Una decisión difícil. Ahora César, de 11 años, Alma, de 9, y Alejandra, de 3, viven con los padres de Garay en una ciudad llamada, irónicamente, El Progreso, en Honduras. Allí, con su salario como costurera en una fábrica, Garay tenía que mantener a sus tres hijos y ayudar a sus padres y hermanos menores. “Era una carga muy pesada”, admite. “Mi padre estaba incapacitado y mi madre lavaba y planchaba, pero con lo que ganaba no alcanzaba”.
Aunque le duele no verlos, Garay no expondría a sus hijos a los peligros de emigrar a suelo americano guiados por un “coyote”, como lo hacen muchos de sus compatriotas.
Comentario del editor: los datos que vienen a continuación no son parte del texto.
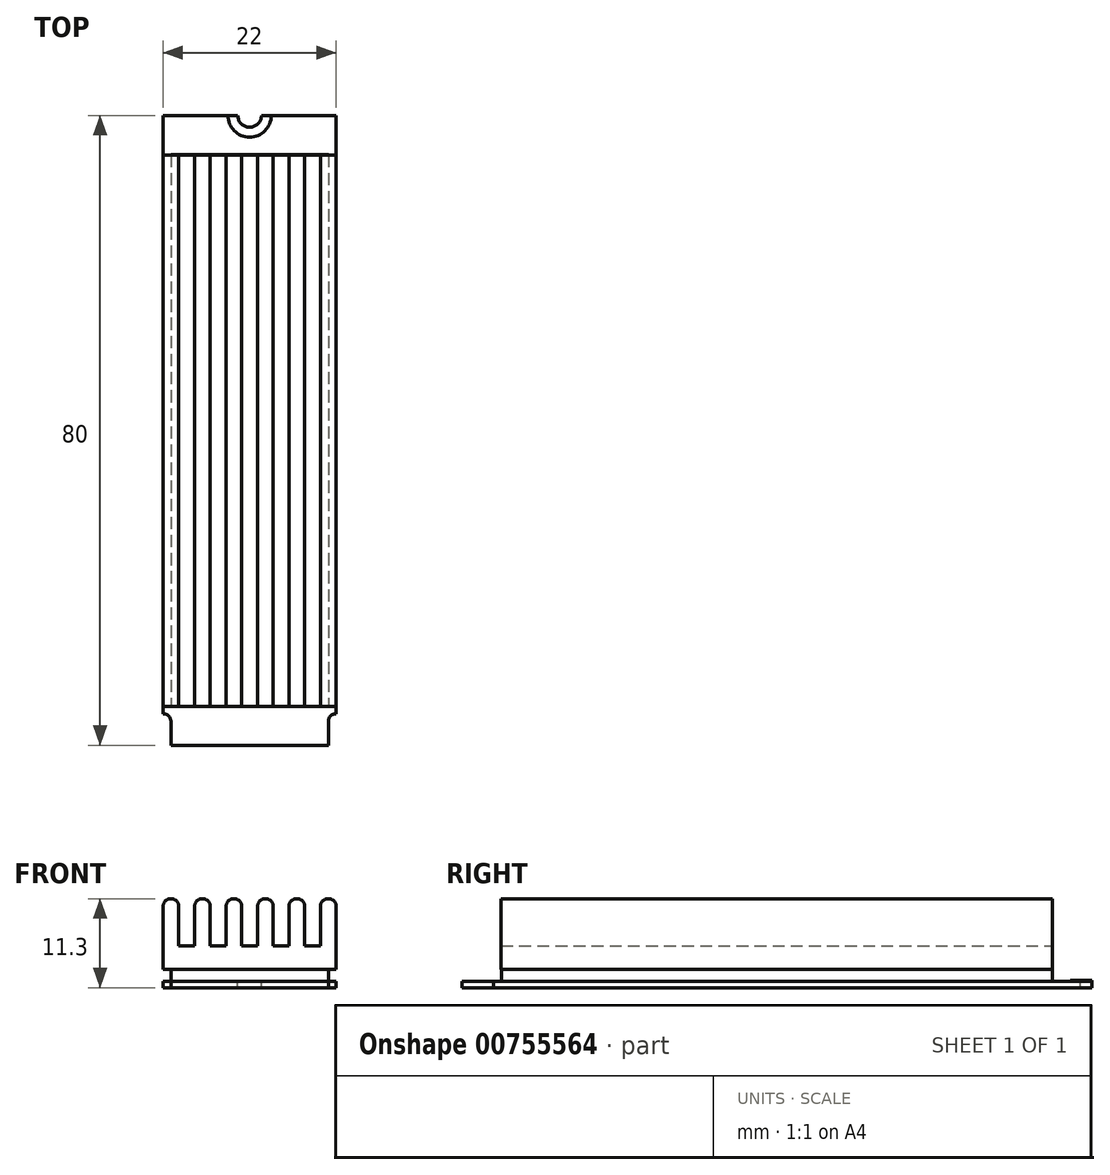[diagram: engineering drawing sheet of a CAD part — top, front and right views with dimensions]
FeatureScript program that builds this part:
annotation { "Feature Type Name" : "Feature", "Feature Type Description" : "" }
export const myFeature = defineFeature(function(context is Context, id is Id, definition is map)
    precondition{}
    {
        {
            var Q0;
            Q0=qCreatedBy(makeId("Top.planeOp"),FACE);
            var sketch = newSketch(context, id + "F0", { "sketchPlane" : qUnion([Q0])});
            skLineSegment(sketch, "E0.bottom", {"start": v(-11.32, 40.05) * mm, "end": v(10.68, 40.05) * mm});
            skLineSegment(sketch, "E0.top", {"start": v(-11.32, -35.95) * mm, "end": v(-10.32, -35.95) * mm});
            skLineSegment(sketch, "E0.left", {"start": v(-11.32, 40.05) * mm, "end": v(-11.32, -35.95) * mm});
            skLineSegment(sketch, "E0.right", {"start": v(10.68, 40.05) * mm, "end": v(10.68, -35.95) * mm});
            skLineSegment(sketch, "E1", {"start": v(-10.32, -35.95) * mm, "end": v(-10.32, -39.95) * mm});
            skLineSegment(sketch, "E2", {"start": v(9.68, -39.95) * mm, "end": v(-10.32, -39.95) * mm});
            skLineSegment(sketch, "E3", {"start": v(9.68, -39.95) * mm, "end": v(9.68, -35.95) * mm});
            skLineSegment(sketch, "E4.trimOffspring", {"start": v(9.68, -35.95) * mm, "end": v(10.68, -35.95) * mm});
            skSolve(sketch);
        }
        {
            var Q0;
            Q0=makeQuery(id+"F0.imprint","IMPRINT",FACE,{"disambiguationData":[TD([[makeQuery(id+"F0.imprint","IMPRINT",EDGE,{"derivedFrom":sQuery(id+"F0.wireOp",EDGE,"E0.bottom")}),-1.0]])]});
            extrude(context, id + "F1", {"entities" : qUnion([Q0]), "depth" : .8 * mm, "offsetDistance" : 25 * mm});
        }
        {
            var Q0;
            Q0=makeQuery(id+"F1.opExtrude","SWEPT_EDGE",EDGE,{"disambiguationData":[OSD([sQuery(id+"F0.wireOp",EDGE,"E3"),sQuery(id+"F0.wireOp",EDGE,"E4.trimOffspring")])]});
            var Q1;
            Q1=makeQuery(id+"F1.opExtrude","SWEPT_EDGE",EDGE,{"disambiguationData":[OSD([sQuery(id+"F0.wireOp",EDGE,"E0.top"),sQuery(id+"F0.wireOp",EDGE,"E1")])]});
            fillet(context, id + "F2", {"entities" : qUnion([Q0, Q1]), "radius" : 1 * mm, "tangentPropagation" : true, "allowEdgeOverflow" : false});
        }
        {
            var Q0;
            Q0=makeQuery(id+"F1.opExtrude","CAP_FACE",FACE,{"disambiguationData":[OSD([sQuery(id+"F0.wireOp",EDGE,"E0.bottom"),sQuery(id+"F0.wireOp",EDGE,"E0.top"),sQuery(id+"F0.wireOp",EDGE,"E0.left"),sQuery(id+"F0.wireOp",EDGE,"E0.right"),sQuery(id+"F0.wireOp",EDGE,"E1"),sQuery(id+"F0.wireOp",EDGE,"E2"),sQuery(id+"F0.wireOp",EDGE,"E3"),sQuery(id+"F0.wireOp",EDGE,"E4.trimOffspring")])],"isStart":false});
            var sketch = newSketch(context, id + "F3", { "sketchPlane" : qUnion([Q0])});
            skLineSegment(sketch, "E5.bottom", {"start": v(-10.32, 35.05) * mm, "end": v(9.68, 35.05) * mm});
            skLineSegment(sketch, "E5.top", {"start": v(-10.32, -34.95) * mm, "end": v(9.68, -34.95) * mm});
            skLineSegment(sketch, "E5.left", {"start": v(-10.32, 35.05) * mm, "end": v(-10.32, -34.95) * mm});
            skLineSegment(sketch, "E5.right", {"start": v(9.68, 35.05) * mm, "end": v(9.68, -34.95) * mm});
            skSolve(sketch);
        }
        {
            var Q0;
            Q0=makeQuery(id+"F3.imprint","IMPRINT",FACE,{"disambiguationData":[TD([[makeQuery(id+"F3.imprint","IMPRINT",EDGE,{"derivedFrom":sQuery(id+"F3.wireOp",EDGE,"E5.bottom")}),-1.0]])]});
            extrude(context, id + "F4", {"entities" : qUnion([Q0]), "operationType" : NewBodyOperationType.ADD, "depth" : 1.5 * mm, "offsetDistance" : 25 * mm});
        }
        {
            var Q0;
            Q0=makeQuery(id+"F1.opExtrude","CAP_FACE",FACE,{"disambiguationData":[OSD([sQuery(id+"F0.wireOp",EDGE,"E0.bottom"),sQuery(id+"F0.wireOp",EDGE,"E0.top"),sQuery(id+"F0.wireOp",EDGE,"E0.left"),sQuery(id+"F0.wireOp",EDGE,"E0.right"),sQuery(id+"F0.wireOp",EDGE,"E1"),sQuery(id+"F0.wireOp",EDGE,"E2"),sQuery(id+"F0.wireOp",EDGE,"E3"),sQuery(id+"F0.wireOp",EDGE,"E4.trimOffspring")])],"isStart":false});
            var sketch = newSketch(context, id + "F5", { "sketchPlane" : qUnion([Q0])});
            skCircle(sketch, "E6", {"center": v(-0.32, 40.05) * mm, "radius": 1.5 * mm});
            skCircle(sketch, "E7", {"center": v(-0.32, 40.05) * mm, "radius": 2.75 * mm});
            skSolve(sketch);
        }
        {
            var Q0;
            {var subQ0=sQuery(id+"F5.wireOp",EDGE,"E6");var subQ1=makeQuery(id+"F1.opExtrude","CAP_EDGE",EDGE,{"disambiguationData":[OSD([sQuery(id+"F0.wireOp",EDGE,"E0.bottom")])],"isStart":false});var subQ2=makeQuery(id+"F5.imprint","INTERSECT",VERTEX,{"disambiguationData":[OD(0.0)],"derivedFrom":[subQ1,subQ0]});Q0=makeQuery(id+"F5.imprint","IMPRINT",FACE,{"disambiguationData":[TD([[makeQuery(id+"F5.imprint","IMPRINT",EDGE,{"disambiguationData":[TD([[subQ2,-1.0]])],"derivedFrom":subQ0}),1.0]])]});}
            extrude(context, id + "F6", {"entities" : qUnion([Q0]), "operationType" : NewBodyOperationType.REMOVE, "endBound" : BoundingType.THROUGH_ALL, "oppositeDirection" : true, "depth" : -1 * mm, "offsetDistance" : 25 * mm});
        }
        {
            var Q0;
            {var subQ0=sQuery(id+"F5.wireOp",EDGE,"E6");var subQ1=makeQuery(id+"F1.opExtrude","CAP_EDGE",EDGE,{"disambiguationData":[OSD([sQuery(id+"F0.wireOp",EDGE,"E0.bottom")])],"isStart":false});var subQ2=makeQuery(id+"F5.imprint","INTERSECT",VERTEX,{"disambiguationData":[OD(0.0)],"derivedFrom":[subQ1,subQ0]});Q0=makeQuery(id+"F5.imprint","IMPRINT",FACE,{"disambiguationData":[TD([[makeQuery(id+"F5.imprint","IMPRINT",EDGE,{"disambiguationData":[TD([[subQ2,-1.0]])],"derivedFrom":subQ0}),-1.0]])]});}
            extrude(context, id + "F7", {"entities" : qUnion([Q0]), "operationType" : NewBodyOperationType.ADD, "depth" : .1 * mm, "offsetDistance" : 25 * mm});
        }
        {
            var Q0;
            Q0=qCreatedBy(makeId("Front.planeOp"),FACE);
            var sketch = newSketch(context, id + "F8", { "sketchPlane" : qUnion([Q0])});
            skLineSegment(sketch, "E8", {"start": v(-11.32, 2.3) * mm, "end": v(10.68, 2.3) * mm});
            skLineSegment(sketch, "E9", {"start": v(-11.32, 2.3) * mm, "end": v(-11.32, 11.3) * mm});
            skLineSegment(sketch, "E10", {"start": v(-11.32, 11.3) * mm, "end": v(10.68, 11.3) * mm, "construction": true});
            skLineSegment(sketch, "E11", {"start": v(10.68, 11.3) * mm, "end": v(10.68, 2.3) * mm});
            skLineSegment(sketch, "E12", {"start": v(-11.32, 5.3) * mm, "end": v(10.68, 5.3) * mm});
            skLineSegment(sketch, "E13", {"start": v(-9.32, 11.3) * mm, "end": v(-9.32, 5.3) * mm});
            skLineSegment(sketch, "E14", {"start": v(-7.32, 11.3) * mm, "end": v(-7.32, 5.3) * mm});
            skLineSegment(sketch, "E15", {"start": v(-5.32, 11.3) * mm, "end": v(-5.32, 5.3) * mm});
            skLineSegment(sketch, "E16", {"start": v(-3.32, 11.3) * mm, "end": v(-3.32, 5.3) * mm});
            skLineSegment(sketch, "E17", {"start": v(-1.32, 11.3) * mm, "end": v(-1.32, 5.3) * mm});
            skLineSegment(sketch, "E18", {"start": v(0.68, 11.3) * mm, "end": v(0.68, 5.3) * mm});
            skLineSegment(sketch, "E19", {"start": v(2.68, 11.3) * mm, "end": v(2.68, 5.3) * mm});
            skLineSegment(sketch, "E20", {"start": v(4.68, 11.3) * mm, "end": v(4.68, 5.3) * mm});
            skLineSegment(sketch, "E21", {"start": v(6.68, 11.3) * mm, "end": v(6.68, 5.3) * mm});
            skLineSegment(sketch, "E22", {"start": v(8.68, 11.3) * mm, "end": v(8.68, 5.3) * mm});
            skLineSegment(sketch, "E23", {"start": v(-11.32, 11.3) * mm, "end": v(-9.32, 11.3) * mm});
            skLineSegment(sketch, "E24", {"start": v(-7.32, 11.3) * mm, "end": v(-5.32, 11.3) * mm});
            skLineSegment(sketch, "E25", {"start": v(-3.32, 11.3) * mm, "end": v(-1.32, 11.3) * mm});
            skLineSegment(sketch, "E26", {"start": v(0.68, 11.3) * mm, "end": v(2.68, 11.3) * mm});
            skLineSegment(sketch, "E27", {"start": v(4.68, 11.3) * mm, "end": v(6.68, 11.3) * mm});
            skLineSegment(sketch, "E28", {"start": v(8.68, 11.3) * mm, "end": v(10.68, 11.3) * mm});
            skLineSegment(sketch, "E29", {"start": v(-11.32, 3.3) * mm, "end": v(-10.32, 3.3) * mm});
            skLineSegment(sketch, "E30", {"start": v(-10.32, 3.3) * mm, "end": v(-10.32, 5.3) * mm});
            skLineSegment(sketch, "E31", {"start": v(10.68, 3.3) * mm, "end": v(9.68, 3.3) * mm});
            skLineSegment(sketch, "E32", {"start": v(9.68, 3.3) * mm, "end": v(9.68, 5.3) * mm});
            skSolve(sketch);
        }
        {
            var Q0;
            Q0 = qSketchRegion(id + "F8", true);
            extrude(context, id + "F9", {"entities" : qUnion([Q0]), "endBound" : BoundingType.SYMMETRIC, "depth" : 70 * mm, "offsetDistance" : 25 * mm});
        }
        {
            var Q0;
            Q0=makeQuery(id+"F9.opExtrude","SWEPT_EDGE",EDGE,{"disambiguationData":[OSD([sQuery(id+"F8.wireOp",EDGE,"E9"),sQuery(id+"F8.wireOp",EDGE,"E23")])]});
            var Q1;
            Q1=makeQuery(id+"F9.opExtrude","SWEPT_EDGE",EDGE,{"disambiguationData":[OSD([sQuery(id+"F8.wireOp",EDGE,"E13"),sQuery(id+"F8.wireOp",EDGE,"E23")])]});
            var Q2;
            Q2=makeQuery(id+"F9.opExtrude","SWEPT_EDGE",EDGE,{"disambiguationData":[OSD([sQuery(id+"F8.wireOp",EDGE,"E14"),sQuery(id+"F8.wireOp",EDGE,"E24")])]});
            var Q3;
            Q3=makeQuery(id+"F9.opExtrude","SWEPT_EDGE",EDGE,{"disambiguationData":[OSD([sQuery(id+"F8.wireOp",EDGE,"E15"),sQuery(id+"F8.wireOp",EDGE,"E24")])]});
            var Q4;
            Q4=makeQuery(id+"F9.opExtrude","SWEPT_EDGE",EDGE,{"disambiguationData":[OSD([sQuery(id+"F8.wireOp",EDGE,"E16"),sQuery(id+"F8.wireOp",EDGE,"E25")])]});
            var Q5;
            Q5=makeQuery(id+"F9.opExtrude","SWEPT_EDGE",EDGE,{"disambiguationData":[OSD([sQuery(id+"F8.wireOp",EDGE,"E17"),sQuery(id+"F8.wireOp",EDGE,"E25")])]});
            var Q6;
            Q6=makeQuery(id+"F9.opExtrude","SWEPT_EDGE",EDGE,{"disambiguationData":[OSD([sQuery(id+"F8.wireOp",EDGE,"E18"),sQuery(id+"F8.wireOp",EDGE,"E26")])]});
            var Q7;
            Q7=makeQuery(id+"F9.opExtrude","SWEPT_EDGE",EDGE,{"disambiguationData":[OSD([sQuery(id+"F8.wireOp",EDGE,"E19"),sQuery(id+"F8.wireOp",EDGE,"E26")])]});
            var Q8;
            Q8=makeQuery(id+"F9.opExtrude","SWEPT_EDGE",EDGE,{"disambiguationData":[OSD([sQuery(id+"F8.wireOp",EDGE,"E20"),sQuery(id+"F8.wireOp",EDGE,"E27")])]});
            var Q9;
            Q9=makeQuery(id+"F9.opExtrude","SWEPT_EDGE",EDGE,{"disambiguationData":[OSD([sQuery(id+"F8.wireOp",EDGE,"E21"),sQuery(id+"F8.wireOp",EDGE,"E27")])]});
            var Q10;
            Q10=makeQuery(id+"F9.opExtrude","SWEPT_EDGE",EDGE,{"disambiguationData":[OSD([sQuery(id+"F8.wireOp",EDGE,"E22"),sQuery(id+"F8.wireOp",EDGE,"E28")])]});
            var Q11;
            Q11=makeQuery(id+"F9.opExtrude","SWEPT_EDGE",EDGE,{"disambiguationData":[OSD([sQuery(id+"F8.wireOp",EDGE,"E11"),sQuery(id+"F8.wireOp",EDGE,"E28")])]});
            fillet(context, id + "F10", {"entities" : qUnion([Q0, Q1, Q2, Q3, Q4, Q5, Q6, Q7, Q8, Q9, Q10, Q11]), "radius" : 1 * mm, "tangentPropagation" : true, "allowEdgeOverflow" : false});
        }
    });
Al dejar Honduras, Garay huía del maltrato de su ex pareja, un drogadicto que solía golpearla. “Me decía que me quería y que yo era la mujer de su vida, pero la última vez me dejó llena de moretones y ensangrentada”, confiesa. “También le pegó a mi hijo César y ya no pude más”. Afortunadamente, su actual compañero, Casildo Olnés, de 22 años, quien trabaja en construcción, es tierno y solidario. “Gracias a Dios es una maravilla de hombre”, dice Garay. Lo conoció en Luisiana, donde ella demolía viviendas en ruinas. Acostumbrados al “trabajo pesado”, ambos llegaron de Honduras —por vías diferentes— inicialmente a Miami, pero no encontraron trabajos duraderos en la Ciudad del Sol. Aunque ella vivió allí alrededor de un año y él, tres, sus senderos no se cruzaron hasta llegar a Nueva Orleans, donde han plantado bandera.
En su hogar de Luisiana, la madre mima a su recién nacido, enterrando los fantasmas del pasado, y no pierde la esperanza de reunir a sus hijos. Contemplando a John Steven, confiesa: “Algún día conocerán a su nuevo hermanito”.